Required work:
1. Answer these questions from the differential expression tutorial:
(a) What three folders are created inside the rna_seq_tutorial folder?
(b) Which function is used to unzip the downloaded count data, and which package does it come from?
(c) Which menu path opens a new R Notebook?
2. Resume the differential expression tutorial from its final line.

Skip to content

Differential Expression Tutorial

Setup

First thing is first we need a folder to work with! Open RStudio and create a folder by clicking the folder button:

Where can I find the folder button?

Now call this folder rna_seq_tutorial! Click inside this folder and create a few more folders:

  1. data
  2. scripts
  3. results

Now let's make sure all the packages we need are installed:

# Install CRAN packages
install.packages(c("tidyverse", "R.utils", "EnhancedVolcano", "ggpubr"))

# Install Bioconductor manager if needed
if (!requireNamespace("BiocManager", quietly = TRUE))
  install.packages("BiocManager")

# Install Bioconductor packages
BiocManager::install(c("DESeq2", "clusterProfiler", "org.Hs.eg.db"))

Great now in console we will download our count data and meta data!

download.file("https://www.ncbi.nlm.nih.gov/geo/download/?type=rnaseq_counts&acc=GSE125583&format=file&file=GSE125583_raw_counts_GRCh38.p13_NCBI.tsv.gz",destfile = "data/count_data.tsv.gz")
Now we will unzip this file using the gunzip function from R.utils. If you don't have R.utils go ahead and install using install.packages("R.utils").

R.utils::gunzip("data/count_data.tsv.gz")
Great, now let's get our meta data:

download.file("https://raw.githubusercontent.com/comp-tox-jhu/CompToxLab/refs/heads/main/docs/omics/transcriptomics/rna_seq/data/meta.csv",destfile = "data/meta.csv")

Now our annotation data:

download.file("https://www.ncbi.nlm.nih.gov/geo/download/?format=file&type=rnaseq_counts&file=Human.GRCh38.p13.annot.tsv.gz",destfile = "data/annot.tsv.gz")

And we will uncompress it:

R.utils::gunzip("data/annot.tsv.gz")

Wonderful, now that we have both we can get to work! Let's create a script by going to create a new script by going to File > New File > R Notebook:

How can I create a new script?

When we create a new R markdown there is some helpful text to get you going, let's delete that until all you see is:

---
title: "R Notebook"

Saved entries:
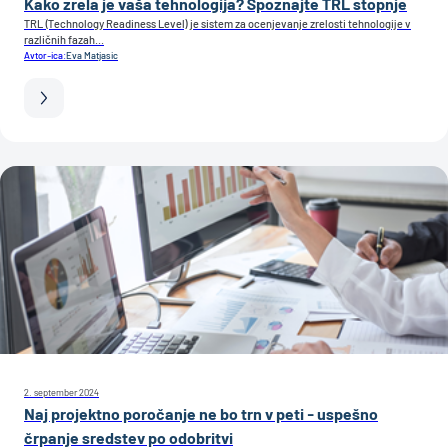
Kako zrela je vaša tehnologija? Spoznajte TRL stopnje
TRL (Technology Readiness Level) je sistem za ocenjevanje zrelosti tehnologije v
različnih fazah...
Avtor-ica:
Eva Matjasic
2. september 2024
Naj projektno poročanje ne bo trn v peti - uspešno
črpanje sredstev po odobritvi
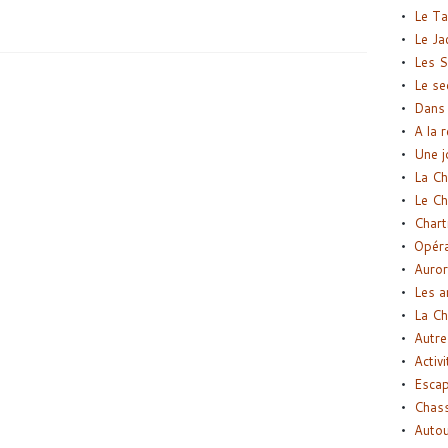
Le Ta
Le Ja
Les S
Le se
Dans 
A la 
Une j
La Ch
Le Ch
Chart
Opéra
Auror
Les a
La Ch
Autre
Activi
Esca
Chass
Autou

Task results:
1.
(a) data, scripts and results
(b) The gunzip function from R.utils
(c) File > New File > R Notebook

2.
output: html_notebook
---

Now let's change that title to "RNA-seq Tutorial". To start we need to make some headers to guide what we will do. We make headers by using hashtags # and the more hashtags the smaller the header. Let's make the following:

## Loading/Cleaning Data
## Pre-Processing
## Principal Component Analysis 
## Differential Expression
## Volcano Plots
## Functional Enrichment

Great! now under ## Setup we will make a code chunk and we can do this using the short cut Cntrl+Alt+I or Cmd+Alt+I on a Mac. in that chunk we will load our libraries:

library(tidyverse)         # data manipulation/plotting
library(DESeq2)            # differential expression
library(EnhancedVolcano)   # creating volcano plots
library(ggpubr)            # publication ready plotting
library(clusterProfiler)   # enrichment analysis 
Wonderful with this we can start bringing in data to play with!

Loading/Cleaning Data

To load our data we will be pulling from the readr package from the tidyverse. So make another code chunk under ## Setup:

counts <- readr::read_tsv("../data/count_data.tsv")
meta <- readr::read_csv("../data/meta.csv")
annot <- readr::read_tsv("../data/annot.tsv")

If you'll notice, we don't have gene names in our first column of our counts data frame. So we need to map it to our annotation file:

# remove the first column
counts_clean <- counts |> 
  column_to_rownames("GeneID") 

So what we did here is we took the counts data frame, and made the GeneID column the row names. Now let's clean up our meta data:

# remove the first column
meta_clean <- meta |> 
  column_to_rownames("geo_accession")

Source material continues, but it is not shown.